Komisi XI DPR Dukung Kebijakan Menkeu soal DBH Sawit

0
142
Reporter: Rommy Yudhistira

Komisi XI DPR mendukung kebijakan dana bagi hasil (DBH) sawit yang terdapat dalam Undang-Undang APBN 2023 yang mencapai Rp 3,4 triliun. DBH ini disebut berasal dari dana pungutan ekspor (PE) dan be keluar (BK).

“Besaran porsi sawit DBH minimal 4% dan ditingkatkan sesuai dengan memperhatikan kemampuan keuangan negara,” kata Ketua Komisi XI Kahar Muzakir Kahar setelah mendengarkan penjelasan Menteri Keuangan (Menkeu) Sri Mulyani Indrawati mengenai konsultasi pemenuhan Pasal 123 ayat 4 Undang-Undang Nomor 1 Tahun 2022 tentang Hubungan Keuangan Pemerintah Pusat dan Daerah di Kompleks Parlemen, Senayan, Jakarta, Selasa (11/4).

Kahar menuturkan, formula pembagian dengan asumsi DBH sebesar 4% itu, maka untuk tingkat provinsi sebesar 20%, kabupaten/kota 60%, dan kabupaten/kota berbatasan 20%. Pemerintah juga akan menerapkan batas minimum alokasi per daerah untuk tahun anggaran 2023 sebesar Rp 1 miliar per daerah.

“DBH minimal 4% dengan perhitungan proporsi provinsi 20% X 4%= 0,8%. Proporsi kabupaten/kota penghasil 60% X 4% = 2,4%. Proporsi kabupaten/kota berbatasan 20% X 4% = 0,8%,” ujar Kahar.

Baca Juga :   KSSK: Tekanan Jual Investor Asing di Pasar Modal Sudah Berkurang

Selain itu, kata Kahar, terdapat 2 dasar perhitungan untuk alokasi per daerah. Pertama alokasi formula yakni luas lahan dan tingkat produktivitas lahan. Kedua, alokasi kinerja yang meliputi perubahan tingkat kemiskinan dan rencana aksi daerah (RAD) kelapa sawit berkelanjutan.
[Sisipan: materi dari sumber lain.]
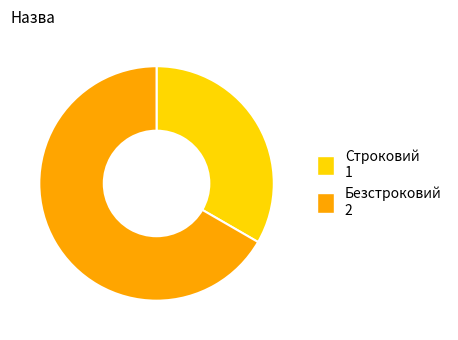

Which slice represents more than half of the pie?

Безстроковий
Soal sumber data yang digunakan, kata Kahar, untuk luas lahan per level kabupaten/kota pada 2021 menggunakan data Badan Pusat Statistik (BPS); data produktivitas 2021 yang terdiri atas produksi crude palm oil per hektare, menggunakan data milik Kementerian Dalam Negeri; data persentase penduduk miskin, menggunakan data BPS untuk alokasi kinerja; sedangkan data RAD kelapa sawit berkelanjutan, memakai data Kementerian Koordinator Perekonomian untuk alokasi kinerja.

“Jumlah daerah 350 daerah terdiri atas daerah penghasil, daerah berbatasan dengan daerah penghasil, dan provinsi. Termasuk 4 daerah otonomi baru di Papua,” kata Kahar.

Dari sisi penggunaan, kata Kahar, DBH sawit dimanfaatkan untuk pembangunan dan pemeliharaan infrastruktur jalan dan kegiatan strategis yang ditetapkan Menkeu. Alokasi DBH sawit juga tidak mengurangi alokasi pembangunan daerah yang melalui dana alokasi khusus (DAK) fisik dan/atau program infrastruktur lainnya.

Baca Juga :   Menko: Kelapa Sawit Komoditas Strategis dan Penting Ikuti Prinsip Berkelanjutan

Menurut Kahar, penyaluran DBH sawit juga akan dilakukan melalui 2 tahapan dalam satu tahun yaitu pada periode Mei 2023 sebesar 50% dan Oktober 50%. Syarat salur yang diberlakukan yaitu melalui rencana kegiatan dan laporan realisasi.

“Alokasi minimum DBH sawit, di dalam PP DBH sawit akan diatur bahwa pemerintah dapat menetapkan alokasi minimum DBH sawit. Untuk 2024 dan selanjutnya, nilai minimal alokasi DBH sawit diusulkan sebesar Rp 3 triliun,” kata Kahar.

Sementara itu, Menkeu Sri Mulyani mengatakan, pihaknya akan segera menyelesaikan peraturan pemerintah (PP) mengenai DBH sawit, sehingga dapat segera disosialisasikan kepada pemerintah daerah. Soal itu, Komisi XI akan dilibatkan dalam hal mensosialisasikan program DBH sawit.

“Jadi kami akan segera menyelesaikan PP ini. Kalau bisa selesai pada bulan April atau awal Mei, PMK, serta edukasinya sama sosialisasinya sudah bisa dijalankan kita juga bisa sesegera mungkin melakukan pembayaran tahap pertamanya,” kata Sri Mulyani.